What to do: In your copy of the data, include no pictures and alter nothing else.

Raw data:
>>>>

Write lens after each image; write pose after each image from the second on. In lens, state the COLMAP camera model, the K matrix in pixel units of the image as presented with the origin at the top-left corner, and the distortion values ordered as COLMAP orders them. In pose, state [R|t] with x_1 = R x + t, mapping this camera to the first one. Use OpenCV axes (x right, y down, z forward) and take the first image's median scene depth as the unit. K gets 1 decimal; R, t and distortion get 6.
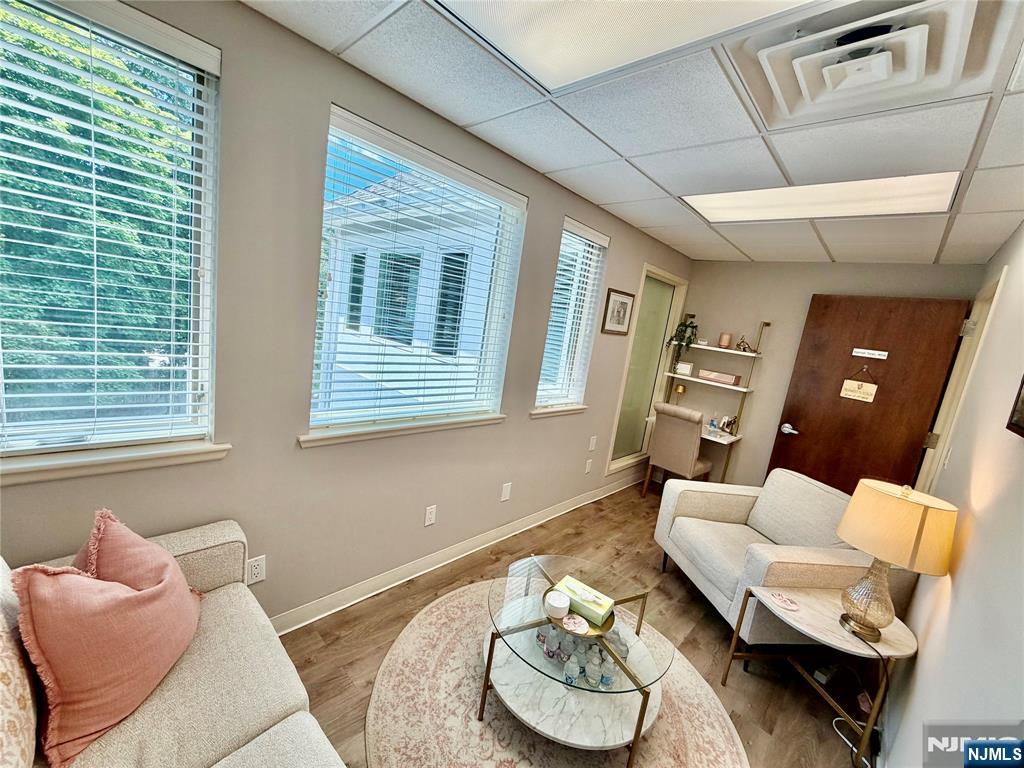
lens RADIAL K [[408.4, 0, 505.0], [0, 408.4, 383.9], [0, 0, 1]] dist [0.003264, 0.000131]
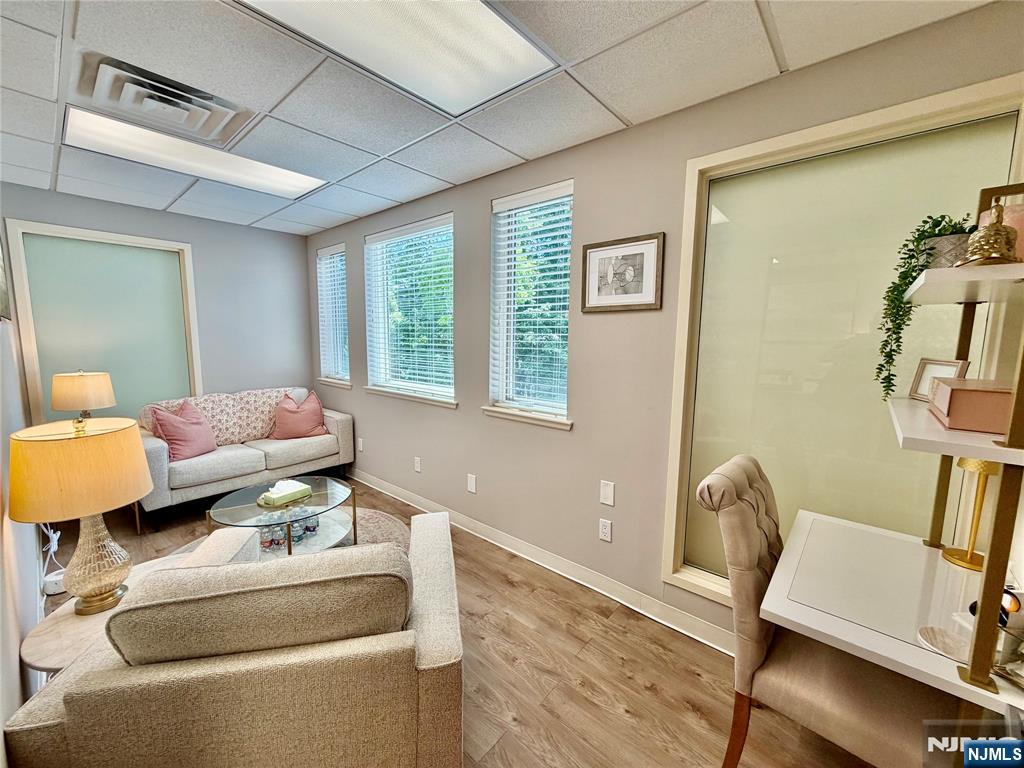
lens RADIAL K [[408.4, 0, 505.6], [0, 408.4, 383.0], [0, 0, 1]] dist [0.003264, 0.000131]
pose [[0.052208, -0.018276, -0.998469, 0.903127], [-0.160414, 0.986695, -0.026448, 0.025341], [0.985668, 0.161549, 0.048582, 0.866822]]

<<<<

Exercise output:
Write lens after each image; write pose after each image from the second on. In lens, state the COLMAP camera model, the K matrix in pixel units of the image as presented with the origin at the top-left corner, and the distortion values ordered as COLMAP orders them. In pose, state [R|t] with x_1 = R x + t, mapping this camera to the first one. Use OpenCV axes (x right, y down, z forward) and take the first image's median scene depth as the unit. K gets 1 decimal; R, t and distortion get 6.
lens RADIAL K [[408.4, 0, 505.0], [0, 408.4, 383.9], [0, 0, 1]] dist [0.003264, 0.000131]
lens RADIAL K [[408.4, 0, 505.6], [0, 408.4, 383.0], [0, 0, 1]] dist [0.003264, 0.000131]
pose [[0.052208, -0.018276, -0.998469, 0.903127], [-0.160414, 0.986695, -0.026448, 0.025341], [0.985668, 0.161549, 0.048582, 0.866822]]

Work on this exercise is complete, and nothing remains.